Solar eruptive events, such as solar flares and coronal mass ejections, can accelerate protons and other ions to high energies (>30 MeV). The relative roles of both components and how we can discriminate them remains a key problem in solar and solar-terrestrial physics. Relativistic (>500 MeV) Solar Energetic Particles (SEPs) enter the Earth’s atmosphere sporadically leading to an increase of the intensities recorded by the worldwide network of neutron monitors (NMs) on the ground. These events are known as ground level events or ground level enhancements (GLEs).

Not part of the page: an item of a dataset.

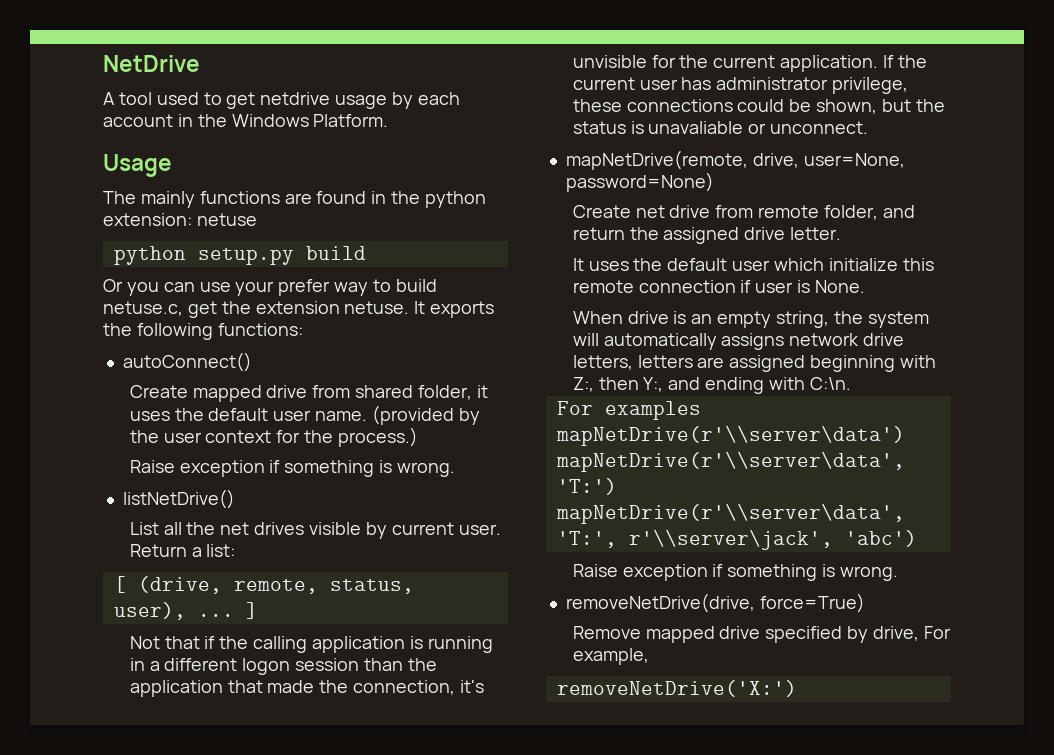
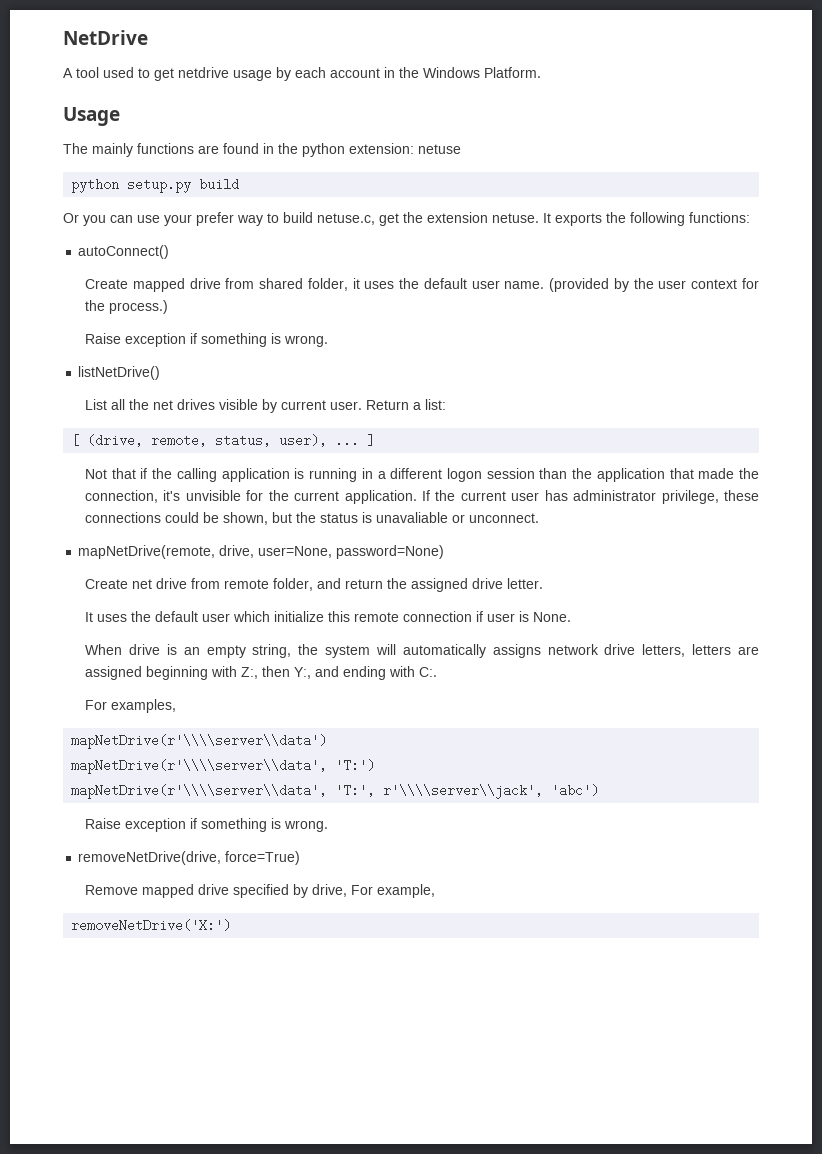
[809,377,851,390] [556,401,701,420] [555,425,905,446] [555,451,905,472] [556,478,617,495] [555,503,905,524] [556,529,833,550] C:\n. // For examples mapNetDrive(r'\\server\data') mapNetDrive(r'\\server\data', 'T:') mapNetDrive(r'\\server\data', 'T:', r'\\server\jack', -> [419,667,438,677] [85,699,177,713] [71,734,328,749] [71,759,376,774] [71,784,544,799] C:. // For examples, // mapNetDrive(r'\\\\server\\data') // mapNetDrive(r'\\\\server\\data', 'T:') // mapNetDrive(r'\\\\server\\data', 'T:', r'\\\\server\\jack',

Over the last decades, our knowledge of the processes that accelerate relativistic SEPs has been acquired focusing on the isolated parts of the larger whole system: the SEP electromagnetic emissions at the Sun, their detection in the heliosphere by spacecraft instruments, and the observation of GLE events by NMs. Only relatively limited joint efforts between the solar, the heliospheric and the NM communities have been forged so far. The project HESPERIA joined experts in different fields to take into account interconnections between the parts and further advance our knowledge of GLE events.
As part of HESPERIA Work Package 4, we developed the first inversion software for NM observations that infers the release timescales of relativistic SEPs at or near the Sun and the characteristics of their transport in the interplanetary space.